**Goal of the exercise**
Beginning with the very first line, please reproduce the entries exactly through the line containing "46: (372, 493)".

**Data**

__________

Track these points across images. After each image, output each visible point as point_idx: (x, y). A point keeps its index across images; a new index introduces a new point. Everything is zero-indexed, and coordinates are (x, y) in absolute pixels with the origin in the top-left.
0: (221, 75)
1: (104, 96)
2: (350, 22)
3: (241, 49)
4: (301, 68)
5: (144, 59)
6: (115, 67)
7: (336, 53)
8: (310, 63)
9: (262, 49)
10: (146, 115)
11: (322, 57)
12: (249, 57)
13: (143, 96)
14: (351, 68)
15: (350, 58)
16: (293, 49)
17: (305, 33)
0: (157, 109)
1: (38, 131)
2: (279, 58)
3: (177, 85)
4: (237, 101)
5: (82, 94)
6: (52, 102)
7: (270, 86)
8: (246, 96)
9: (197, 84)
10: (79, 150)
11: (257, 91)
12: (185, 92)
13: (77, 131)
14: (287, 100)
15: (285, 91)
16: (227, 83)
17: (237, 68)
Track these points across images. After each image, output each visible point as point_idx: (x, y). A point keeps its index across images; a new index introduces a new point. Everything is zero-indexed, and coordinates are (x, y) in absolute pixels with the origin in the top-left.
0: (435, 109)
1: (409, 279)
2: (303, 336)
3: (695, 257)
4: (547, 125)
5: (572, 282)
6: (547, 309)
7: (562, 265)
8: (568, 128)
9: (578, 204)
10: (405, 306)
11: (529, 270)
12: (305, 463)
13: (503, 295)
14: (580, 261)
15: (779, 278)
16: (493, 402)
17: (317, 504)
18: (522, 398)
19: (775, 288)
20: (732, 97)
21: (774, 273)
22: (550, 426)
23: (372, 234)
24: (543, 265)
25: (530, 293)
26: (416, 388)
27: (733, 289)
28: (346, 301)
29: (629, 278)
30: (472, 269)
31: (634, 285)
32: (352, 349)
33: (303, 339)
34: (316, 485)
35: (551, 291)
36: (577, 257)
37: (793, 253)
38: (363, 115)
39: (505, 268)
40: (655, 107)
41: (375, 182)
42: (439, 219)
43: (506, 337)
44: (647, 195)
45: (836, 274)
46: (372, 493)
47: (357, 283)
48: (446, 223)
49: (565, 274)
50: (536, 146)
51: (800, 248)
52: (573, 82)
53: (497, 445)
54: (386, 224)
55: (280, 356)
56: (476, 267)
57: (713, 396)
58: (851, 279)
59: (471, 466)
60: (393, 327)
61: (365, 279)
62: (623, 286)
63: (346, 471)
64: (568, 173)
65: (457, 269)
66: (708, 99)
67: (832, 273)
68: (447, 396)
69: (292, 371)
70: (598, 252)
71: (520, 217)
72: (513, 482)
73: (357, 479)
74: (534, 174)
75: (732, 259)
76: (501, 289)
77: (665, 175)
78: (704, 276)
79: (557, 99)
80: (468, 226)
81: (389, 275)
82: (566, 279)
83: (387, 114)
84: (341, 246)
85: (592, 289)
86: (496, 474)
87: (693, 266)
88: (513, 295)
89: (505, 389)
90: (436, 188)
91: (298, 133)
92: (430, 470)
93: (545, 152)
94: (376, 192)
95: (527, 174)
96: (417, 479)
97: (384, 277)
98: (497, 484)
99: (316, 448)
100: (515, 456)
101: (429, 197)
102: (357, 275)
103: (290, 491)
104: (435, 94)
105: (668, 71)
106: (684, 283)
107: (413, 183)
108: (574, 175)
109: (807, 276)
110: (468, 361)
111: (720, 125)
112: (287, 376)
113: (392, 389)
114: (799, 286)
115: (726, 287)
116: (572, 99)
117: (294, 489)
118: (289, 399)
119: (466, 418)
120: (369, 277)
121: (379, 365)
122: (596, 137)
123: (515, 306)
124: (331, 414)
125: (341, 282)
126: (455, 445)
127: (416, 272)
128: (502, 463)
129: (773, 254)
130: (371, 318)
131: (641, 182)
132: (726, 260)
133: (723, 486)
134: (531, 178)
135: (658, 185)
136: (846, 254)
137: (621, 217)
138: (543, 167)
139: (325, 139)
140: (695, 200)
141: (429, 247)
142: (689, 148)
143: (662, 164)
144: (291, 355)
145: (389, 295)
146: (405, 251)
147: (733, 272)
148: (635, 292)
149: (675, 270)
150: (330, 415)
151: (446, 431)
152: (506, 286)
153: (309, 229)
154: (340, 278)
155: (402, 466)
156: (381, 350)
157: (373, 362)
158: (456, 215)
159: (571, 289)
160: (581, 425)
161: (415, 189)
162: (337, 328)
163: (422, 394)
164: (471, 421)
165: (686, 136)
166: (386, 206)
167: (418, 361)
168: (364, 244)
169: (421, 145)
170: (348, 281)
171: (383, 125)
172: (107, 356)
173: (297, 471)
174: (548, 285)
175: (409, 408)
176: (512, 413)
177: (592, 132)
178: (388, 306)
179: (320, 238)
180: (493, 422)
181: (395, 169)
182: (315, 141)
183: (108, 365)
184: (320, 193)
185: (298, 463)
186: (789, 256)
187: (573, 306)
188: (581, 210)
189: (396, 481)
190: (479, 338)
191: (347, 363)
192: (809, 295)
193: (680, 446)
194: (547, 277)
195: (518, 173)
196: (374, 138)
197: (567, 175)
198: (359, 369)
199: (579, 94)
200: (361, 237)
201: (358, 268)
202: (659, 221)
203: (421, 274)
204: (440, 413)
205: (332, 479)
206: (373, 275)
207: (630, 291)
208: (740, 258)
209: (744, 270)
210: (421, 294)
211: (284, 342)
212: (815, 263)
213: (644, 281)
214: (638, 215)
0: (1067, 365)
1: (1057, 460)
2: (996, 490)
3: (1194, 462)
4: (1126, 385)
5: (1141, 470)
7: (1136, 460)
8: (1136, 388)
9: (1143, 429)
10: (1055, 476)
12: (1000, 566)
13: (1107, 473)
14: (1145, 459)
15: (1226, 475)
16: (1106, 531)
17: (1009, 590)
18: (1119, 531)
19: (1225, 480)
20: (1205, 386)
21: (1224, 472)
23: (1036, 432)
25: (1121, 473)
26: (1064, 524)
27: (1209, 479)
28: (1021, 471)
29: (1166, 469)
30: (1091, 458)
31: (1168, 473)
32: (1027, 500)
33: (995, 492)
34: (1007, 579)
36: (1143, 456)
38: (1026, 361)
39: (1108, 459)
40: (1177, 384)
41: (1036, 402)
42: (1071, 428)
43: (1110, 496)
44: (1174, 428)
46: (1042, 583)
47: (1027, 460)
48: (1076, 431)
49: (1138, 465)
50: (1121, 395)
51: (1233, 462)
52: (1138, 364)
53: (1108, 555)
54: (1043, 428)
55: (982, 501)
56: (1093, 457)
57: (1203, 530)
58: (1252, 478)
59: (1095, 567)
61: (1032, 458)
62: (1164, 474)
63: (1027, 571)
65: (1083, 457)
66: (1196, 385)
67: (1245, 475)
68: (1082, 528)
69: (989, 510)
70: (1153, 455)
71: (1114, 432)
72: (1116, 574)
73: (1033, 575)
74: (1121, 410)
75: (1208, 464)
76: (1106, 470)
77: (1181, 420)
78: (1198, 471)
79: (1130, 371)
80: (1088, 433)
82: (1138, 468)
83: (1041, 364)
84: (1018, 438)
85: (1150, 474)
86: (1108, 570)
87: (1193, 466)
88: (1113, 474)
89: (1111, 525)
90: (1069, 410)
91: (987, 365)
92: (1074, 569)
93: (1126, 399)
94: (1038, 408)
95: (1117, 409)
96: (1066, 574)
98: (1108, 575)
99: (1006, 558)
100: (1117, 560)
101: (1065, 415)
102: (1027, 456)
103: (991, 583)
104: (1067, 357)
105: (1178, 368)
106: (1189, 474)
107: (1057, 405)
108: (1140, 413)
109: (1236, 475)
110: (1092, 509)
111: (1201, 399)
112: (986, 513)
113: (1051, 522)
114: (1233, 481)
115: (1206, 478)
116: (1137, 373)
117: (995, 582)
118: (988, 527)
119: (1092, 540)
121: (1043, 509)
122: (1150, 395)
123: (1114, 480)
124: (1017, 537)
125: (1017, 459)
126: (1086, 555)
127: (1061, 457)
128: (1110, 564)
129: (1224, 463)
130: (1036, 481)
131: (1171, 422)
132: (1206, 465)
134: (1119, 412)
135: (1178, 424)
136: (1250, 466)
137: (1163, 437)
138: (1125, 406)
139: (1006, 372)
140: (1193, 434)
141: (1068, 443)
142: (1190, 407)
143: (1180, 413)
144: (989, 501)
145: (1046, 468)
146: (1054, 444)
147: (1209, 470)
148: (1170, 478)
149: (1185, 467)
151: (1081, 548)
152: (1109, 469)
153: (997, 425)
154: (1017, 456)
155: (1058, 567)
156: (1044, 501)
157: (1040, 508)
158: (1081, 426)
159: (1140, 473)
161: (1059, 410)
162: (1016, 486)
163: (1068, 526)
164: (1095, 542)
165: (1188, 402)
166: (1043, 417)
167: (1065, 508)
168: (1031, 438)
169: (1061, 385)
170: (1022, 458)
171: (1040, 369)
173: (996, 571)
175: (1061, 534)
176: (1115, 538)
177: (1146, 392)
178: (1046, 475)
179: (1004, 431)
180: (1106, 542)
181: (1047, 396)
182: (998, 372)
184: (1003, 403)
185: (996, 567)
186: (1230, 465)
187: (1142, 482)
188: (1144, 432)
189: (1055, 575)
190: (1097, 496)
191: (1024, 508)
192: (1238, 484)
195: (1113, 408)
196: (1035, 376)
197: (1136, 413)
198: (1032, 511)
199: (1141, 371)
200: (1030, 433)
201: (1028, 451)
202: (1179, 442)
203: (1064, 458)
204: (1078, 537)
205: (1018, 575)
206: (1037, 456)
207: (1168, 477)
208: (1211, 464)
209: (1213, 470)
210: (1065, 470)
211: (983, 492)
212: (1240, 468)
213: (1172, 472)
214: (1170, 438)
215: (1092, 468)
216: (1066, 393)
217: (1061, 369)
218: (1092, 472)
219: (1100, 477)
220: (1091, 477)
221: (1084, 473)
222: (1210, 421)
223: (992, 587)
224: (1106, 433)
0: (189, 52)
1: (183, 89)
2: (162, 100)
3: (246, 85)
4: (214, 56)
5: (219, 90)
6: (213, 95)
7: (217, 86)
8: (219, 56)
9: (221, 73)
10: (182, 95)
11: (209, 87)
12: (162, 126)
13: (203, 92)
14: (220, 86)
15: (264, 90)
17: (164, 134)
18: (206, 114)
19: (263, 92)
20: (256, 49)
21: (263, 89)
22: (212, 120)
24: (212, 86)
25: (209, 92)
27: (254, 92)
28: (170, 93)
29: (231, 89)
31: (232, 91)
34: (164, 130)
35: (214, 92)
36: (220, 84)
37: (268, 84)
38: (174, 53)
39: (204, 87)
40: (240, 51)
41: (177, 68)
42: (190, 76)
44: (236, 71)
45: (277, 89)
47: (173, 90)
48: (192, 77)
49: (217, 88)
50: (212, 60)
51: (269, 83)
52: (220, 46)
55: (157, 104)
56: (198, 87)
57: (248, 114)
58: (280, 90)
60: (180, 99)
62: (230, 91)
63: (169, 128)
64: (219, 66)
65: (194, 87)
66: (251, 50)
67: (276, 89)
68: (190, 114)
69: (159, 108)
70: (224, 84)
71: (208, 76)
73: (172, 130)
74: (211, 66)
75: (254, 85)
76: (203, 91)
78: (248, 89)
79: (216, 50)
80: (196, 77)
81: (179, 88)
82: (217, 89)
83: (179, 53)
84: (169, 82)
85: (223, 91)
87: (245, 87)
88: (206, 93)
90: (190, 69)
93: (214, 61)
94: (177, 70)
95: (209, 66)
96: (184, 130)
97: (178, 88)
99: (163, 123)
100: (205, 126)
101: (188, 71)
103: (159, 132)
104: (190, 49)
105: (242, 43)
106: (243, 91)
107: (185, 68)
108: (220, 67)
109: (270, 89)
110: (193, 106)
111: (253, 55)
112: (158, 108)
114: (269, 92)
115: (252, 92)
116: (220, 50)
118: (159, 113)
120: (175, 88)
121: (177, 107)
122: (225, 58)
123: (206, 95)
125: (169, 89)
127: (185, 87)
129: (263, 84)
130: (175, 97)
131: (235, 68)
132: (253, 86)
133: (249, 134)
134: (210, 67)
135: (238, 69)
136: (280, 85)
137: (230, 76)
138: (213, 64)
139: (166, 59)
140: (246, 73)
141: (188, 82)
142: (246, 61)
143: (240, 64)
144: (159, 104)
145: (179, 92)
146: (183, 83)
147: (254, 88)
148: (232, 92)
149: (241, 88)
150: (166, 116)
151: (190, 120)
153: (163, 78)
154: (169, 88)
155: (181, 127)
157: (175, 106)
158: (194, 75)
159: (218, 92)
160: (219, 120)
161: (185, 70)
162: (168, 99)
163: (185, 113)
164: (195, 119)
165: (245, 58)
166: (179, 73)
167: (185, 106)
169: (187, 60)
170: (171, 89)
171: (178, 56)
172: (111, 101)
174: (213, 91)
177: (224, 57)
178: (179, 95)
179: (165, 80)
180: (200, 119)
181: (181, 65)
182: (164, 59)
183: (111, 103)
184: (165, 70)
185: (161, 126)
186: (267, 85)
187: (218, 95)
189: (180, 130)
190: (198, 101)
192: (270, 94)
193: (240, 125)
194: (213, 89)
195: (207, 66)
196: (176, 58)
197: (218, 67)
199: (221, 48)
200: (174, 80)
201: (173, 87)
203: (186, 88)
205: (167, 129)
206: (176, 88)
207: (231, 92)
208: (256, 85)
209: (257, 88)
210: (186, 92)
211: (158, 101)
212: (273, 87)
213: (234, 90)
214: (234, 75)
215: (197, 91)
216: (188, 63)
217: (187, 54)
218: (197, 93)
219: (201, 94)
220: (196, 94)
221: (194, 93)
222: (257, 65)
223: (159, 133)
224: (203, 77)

__________

**Result of the task**
Track these points across images. After each image, output each visible point as point_idx: (x, y). A point keeps its index across images; a new index introduces a new point. Everything is zero-indexed, and coordinates are (x, y) in absolute pixels with the origin in the top-left.
0: (221, 75)
1: (104, 96)
2: (350, 22)
3: (241, 49)
4: (301, 68)
5: (144, 59)
6: (115, 67)
7: (336, 53)
8: (310, 63)
9: (262, 49)
10: (146, 115)
11: (322, 57)
12: (249, 57)
13: (143, 96)
14: (351, 68)
15: (350, 58)
16: (293, 49)
17: (305, 33)
0: (157, 109)
1: (38, 131)
2: (279, 58)
3: (177, 85)
4: (237, 101)
5: (82, 94)
6: (52, 102)
7: (270, 86)
8: (246, 96)
9: (197, 84)
10: (79, 150)
11: (257, 91)
12: (185, 92)
13: (77, 131)
14: (287, 100)
15: (285, 91)
16: (227, 83)
17: (237, 68)
Track these points across images. After each image, output each visible point as point_idx: (x, y). A point keeps its index across images; a new index introduces a new point. Everything is zero-indexed, and coordinates are (x, y) in absolute pixels with the origin in the top-left.
0: (435, 109)
1: (409, 279)
2: (303, 336)
3: (695, 257)
4: (547, 125)
5: (572, 282)
6: (547, 309)
7: (562, 265)
8: (568, 128)
9: (578, 204)
10: (405, 306)
11: (529, 270)
12: (305, 463)
13: (503, 295)
14: (580, 261)
15: (779, 278)
16: (493, 402)
17: (317, 504)
18: (522, 398)
19: (775, 288)
20: (732, 97)
21: (774, 273)
22: (550, 426)
23: (372, 234)
24: (543, 265)
25: (530, 293)
26: (416, 388)
27: (733, 289)
28: (346, 301)
29: (629, 278)
30: (472, 269)
31: (634, 285)
32: (352, 349)
33: (303, 339)
34: (316, 485)
35: (551, 291)
36: (577, 257)
37: (793, 253)
38: (363, 115)
39: (505, 268)
40: (655, 107)
41: (375, 182)
42: (439, 219)
43: (506, 337)
44: (647, 195)
45: (836, 274)
46: (372, 493)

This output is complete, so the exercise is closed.